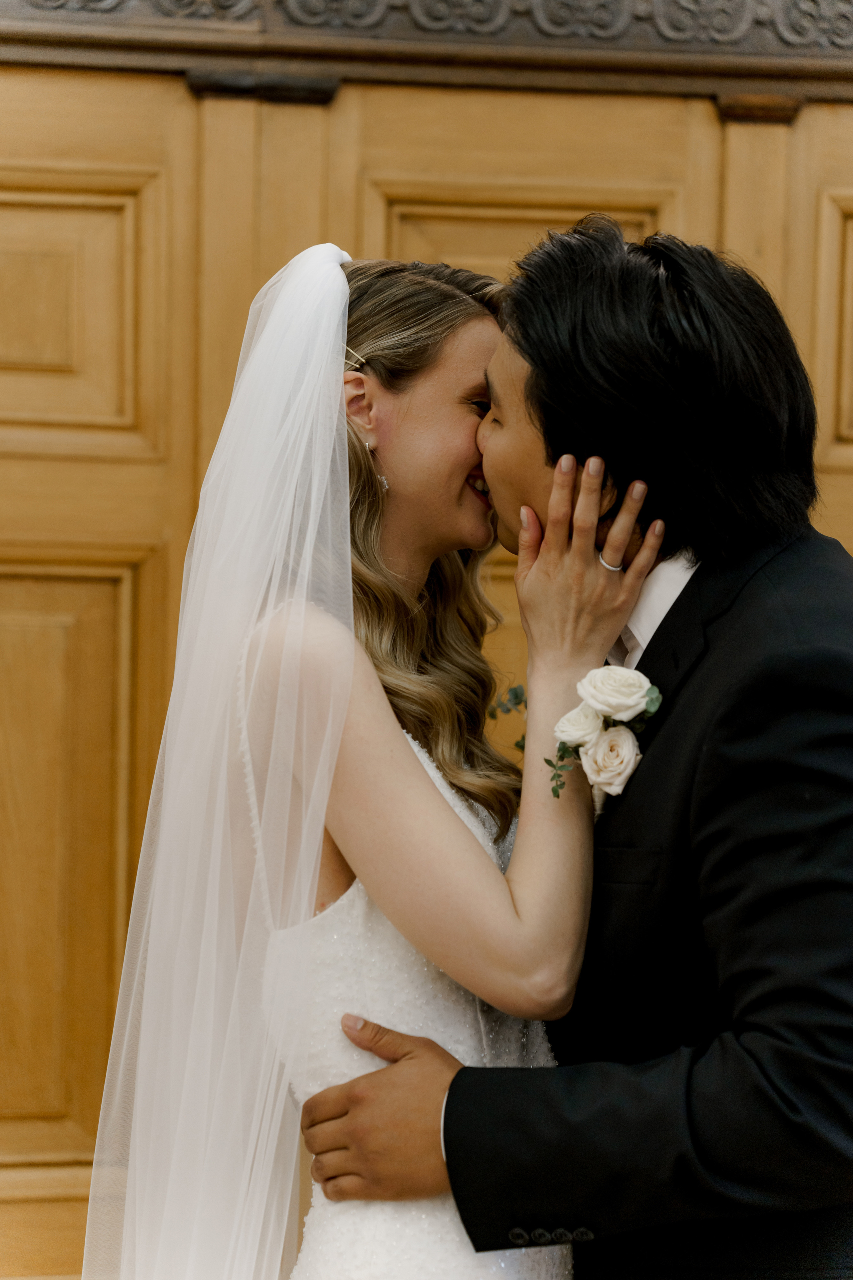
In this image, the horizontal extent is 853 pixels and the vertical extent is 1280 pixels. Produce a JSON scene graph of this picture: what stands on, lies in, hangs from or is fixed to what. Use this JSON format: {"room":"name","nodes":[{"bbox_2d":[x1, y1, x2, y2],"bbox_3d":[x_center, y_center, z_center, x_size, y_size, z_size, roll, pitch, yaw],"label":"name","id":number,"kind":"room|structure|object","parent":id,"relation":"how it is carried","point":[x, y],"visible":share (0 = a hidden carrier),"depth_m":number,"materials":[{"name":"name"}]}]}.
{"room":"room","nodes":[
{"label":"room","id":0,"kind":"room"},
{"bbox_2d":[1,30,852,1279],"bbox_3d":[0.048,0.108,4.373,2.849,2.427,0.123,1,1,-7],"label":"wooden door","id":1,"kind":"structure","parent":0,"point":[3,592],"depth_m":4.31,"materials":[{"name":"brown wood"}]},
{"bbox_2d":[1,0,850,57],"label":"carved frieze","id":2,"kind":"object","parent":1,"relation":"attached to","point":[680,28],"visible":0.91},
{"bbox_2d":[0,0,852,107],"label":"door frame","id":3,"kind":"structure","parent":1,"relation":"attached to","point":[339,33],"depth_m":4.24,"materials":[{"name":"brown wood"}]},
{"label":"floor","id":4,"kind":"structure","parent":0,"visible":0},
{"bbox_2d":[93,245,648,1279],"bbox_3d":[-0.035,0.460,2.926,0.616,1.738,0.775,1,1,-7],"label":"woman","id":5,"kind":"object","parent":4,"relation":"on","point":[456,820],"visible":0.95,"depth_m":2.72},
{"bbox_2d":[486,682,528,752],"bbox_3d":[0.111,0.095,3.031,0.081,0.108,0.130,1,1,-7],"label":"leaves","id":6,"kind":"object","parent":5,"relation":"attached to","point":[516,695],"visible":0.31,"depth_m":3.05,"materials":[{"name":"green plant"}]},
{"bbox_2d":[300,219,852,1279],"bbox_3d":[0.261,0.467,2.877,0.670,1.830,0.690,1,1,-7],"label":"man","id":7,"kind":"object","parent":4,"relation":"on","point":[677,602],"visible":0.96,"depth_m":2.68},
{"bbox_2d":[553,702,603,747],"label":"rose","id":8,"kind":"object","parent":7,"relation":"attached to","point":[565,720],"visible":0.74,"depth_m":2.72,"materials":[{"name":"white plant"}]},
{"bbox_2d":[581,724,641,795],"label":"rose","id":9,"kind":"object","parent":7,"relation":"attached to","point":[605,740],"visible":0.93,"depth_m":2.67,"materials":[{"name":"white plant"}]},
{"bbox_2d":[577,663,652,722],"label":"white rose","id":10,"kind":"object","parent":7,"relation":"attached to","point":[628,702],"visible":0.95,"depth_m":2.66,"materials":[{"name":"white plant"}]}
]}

____

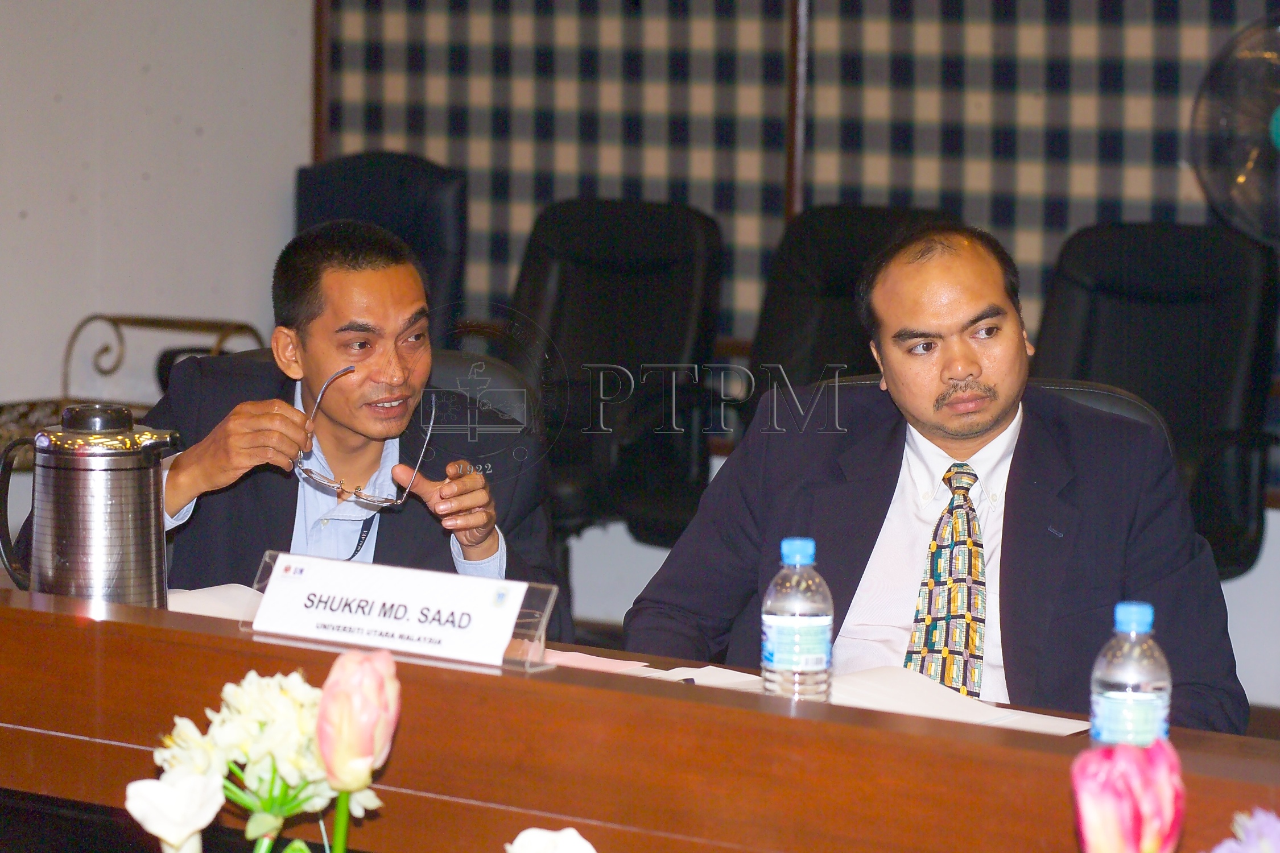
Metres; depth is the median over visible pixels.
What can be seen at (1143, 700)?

____

■ Prompt
All that is wanted is a faithful reproduction of the line above with "Metres; depth is", the line with "What can be seen at (1143, 700)?", and every line in between.

■ Answer for the task
Metres; depth is the median over visible pixels.
What can be seen at (1143, 700)?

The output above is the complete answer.